Dear Commons Community,
One of the great champions of human rights, the Rev. Theodore Hesburgh died yesterday at the age of 97. He is best known as the president of Notre Dame University where he served for thirty-five years. He was an outspoken critic of government and church policies on a number of issues. He also was am important leader of higher education He once wrote:
“The Catholic university should be a place where all the great questions are asked, where an exciting conversation is continually in progress, where the mind constantly grows as the values and powers of intelligence and wisdom are cherished and exercised in full freedom.”

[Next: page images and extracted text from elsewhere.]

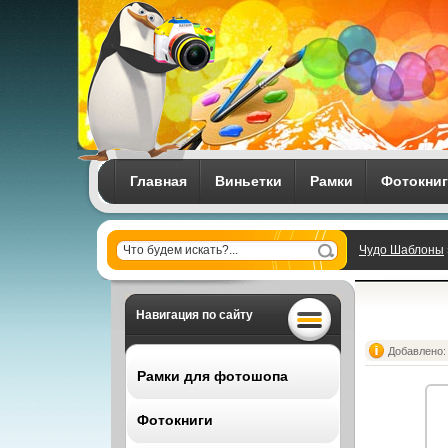
Главная
Виньетки
Рамки
Фотокни
Чудо Шаблоны
Навигация по сайту
Добавлено: 
Рамки для фотошопа
Фотокниги
Все рамки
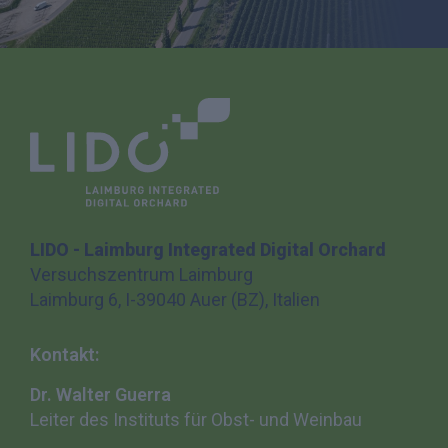
LIDO - Laimburg Integrated Digital Orchard
Versuchszentrum Laimburg
Laimburg 6, I-39040 Auer (BZ), Italien
Kontakt:
Dr. Walter Guerra
Leiter des Instituts für
Obst- und Weinbau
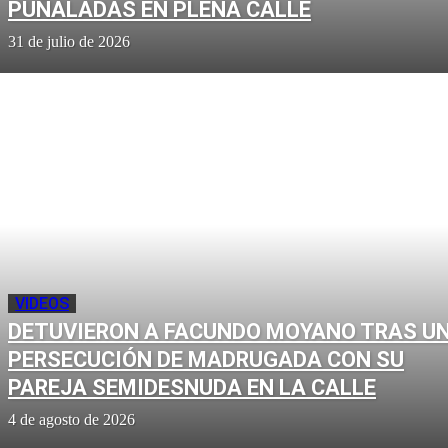
PUÑALADAS EN PLENA CALLE
31 de julio de 2026
VIDEOS
DETUVIERON A FACUNDO MOYANO TRAS U
PERSECUCIÓN DE MADRUGADA CON SU
PAREJA SEMIDESNUDA EN LA CALLE
4 de agosto de 2026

The New York Times obituary had this to say:
“The Rev. Theodore M. Hesburgh, the strong-minded former president of the University of Notre Dame who stood up to both the White House and the Vatican as he transformed Catholic higher education in America and raised a powerful moral voice in national affairs, died late Thursday in South Bend, Ind. He was 97.

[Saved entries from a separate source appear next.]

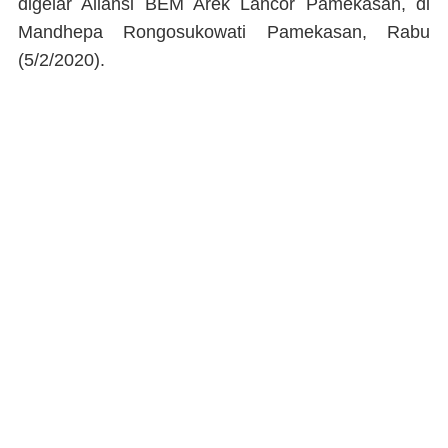
digelar Aliansi BEM Arek Lancor Pamekasan, di
Mandhepa Rongosukowati Pamekasan, Rabu
(5/2/2020).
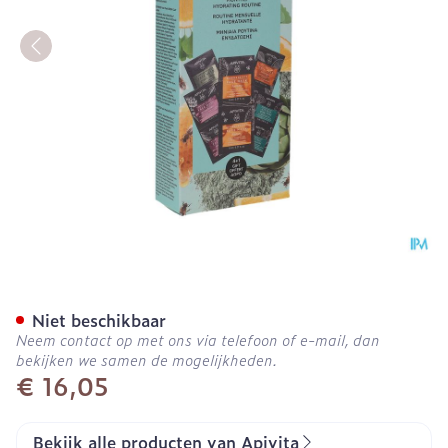
Apivita Express Hydratin
Niet beschikbaar
Neem contact op met ons via telefoon of e-mail, dan
bekijken we samen de mogelijkheden.
€ 16,05
Bekijk alle producten van Apivita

The university confirmed his death in a statement on its website, saying he had died just before midnight at Holy Cross House, which is next to the university.
As an adviser to presidents, special envoy to popes, theologian, author, educator and activist, Father Hesburgh was for decades considered the most influential priest in America. In 1986, when he retired after a record 35 years as president of Notre Dame, a survey of 485 university presidents named him the most effective college president in the country.
“In his historic service to the nation, the church and the world, he was a steadfast champion for human rights, the cause of peace and care for the poor,” the Rev. John I. Jenkins, Notre Dame’s president, said in a statement.”
I had the pleasure of meeting Rev. Hesburgh once at a conference in the early 1990s. He had a presence and there was something special about him.